Women also received less antiplatelet agents, statins and HIS in patients with premature ICVD and premature PAD.
Investigators identified 9485 patients, including 1340 women and 8145 men, with extremely premature ASCVD. Women were again younger with a mean age of 34.5, with a higher proportion of African American patients compared to White and Asian patients.
The team found that in the extremely premature ASCVD group, women received less antiplatelet treatment at 37.7% versus 56.5% (95% CI, 0.53 - 0.70), statins at 29% versus 52.3% (95% CI, 0.44 - 0.58), and HIS therapy at 10.4% versus 27.2% (95% CI, 0.37 - 0.54) compared to men.
Investigators concluded that women with premature and extremely premature ASCVD have a significantly less likelihood of receiving antiplatelets, statins or HIS therapy in comparison with men. The differences remain after adjusted differences regarding clinician and socioeconomic factors.
The team also observed suboptimal secondary prevention therapy in all patient groups, which they believe may be attributed to clinician’s perception of ASCVD risk groups, especially in women with extremely premature ASCVD.

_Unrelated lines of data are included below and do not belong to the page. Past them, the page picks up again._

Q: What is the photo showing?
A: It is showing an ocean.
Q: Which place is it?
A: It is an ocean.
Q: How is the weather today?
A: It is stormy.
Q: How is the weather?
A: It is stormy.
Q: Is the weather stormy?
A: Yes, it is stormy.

“Such diagnostic inattentiveness toward young patients may result in higher thresholds to initiate or escalate care, resulting in a phenomenon called clinical therapeutic inertia,” investigators wrote.
Despite the increased attention on women’s CV health in the past 2 decades, the team wrote there are gaps in health care delivery for women, particularly in secondary prevention for ASCVD.

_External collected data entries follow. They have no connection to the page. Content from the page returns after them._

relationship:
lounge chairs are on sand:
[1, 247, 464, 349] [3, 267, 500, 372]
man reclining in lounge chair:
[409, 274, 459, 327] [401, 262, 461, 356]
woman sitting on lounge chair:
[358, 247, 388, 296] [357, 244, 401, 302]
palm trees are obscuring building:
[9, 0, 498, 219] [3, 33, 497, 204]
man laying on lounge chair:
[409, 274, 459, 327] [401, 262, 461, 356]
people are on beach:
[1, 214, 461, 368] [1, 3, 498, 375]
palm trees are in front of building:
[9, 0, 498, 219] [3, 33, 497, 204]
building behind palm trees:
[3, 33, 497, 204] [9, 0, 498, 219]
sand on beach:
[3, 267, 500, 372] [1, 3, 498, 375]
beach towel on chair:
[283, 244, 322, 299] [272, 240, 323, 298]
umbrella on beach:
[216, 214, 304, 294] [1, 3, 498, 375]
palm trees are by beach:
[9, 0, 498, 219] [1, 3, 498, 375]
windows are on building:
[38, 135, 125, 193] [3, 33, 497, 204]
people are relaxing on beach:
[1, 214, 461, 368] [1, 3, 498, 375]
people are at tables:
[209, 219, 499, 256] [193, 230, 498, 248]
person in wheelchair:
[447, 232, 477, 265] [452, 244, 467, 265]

“As exact reasons for sex-based heterogeneity in premature and extremely premature ASCVD remain unclear, further investigation and outcomes research are needed to elucidate potential causes and effective solutions,” investigators wrote.
The study, “Sex-Related Disparities in Cardiovascular Health Care Among Patients With Premature Atherosclerotic Cardiovascular Disease,” was published online in JAMA Cardiology.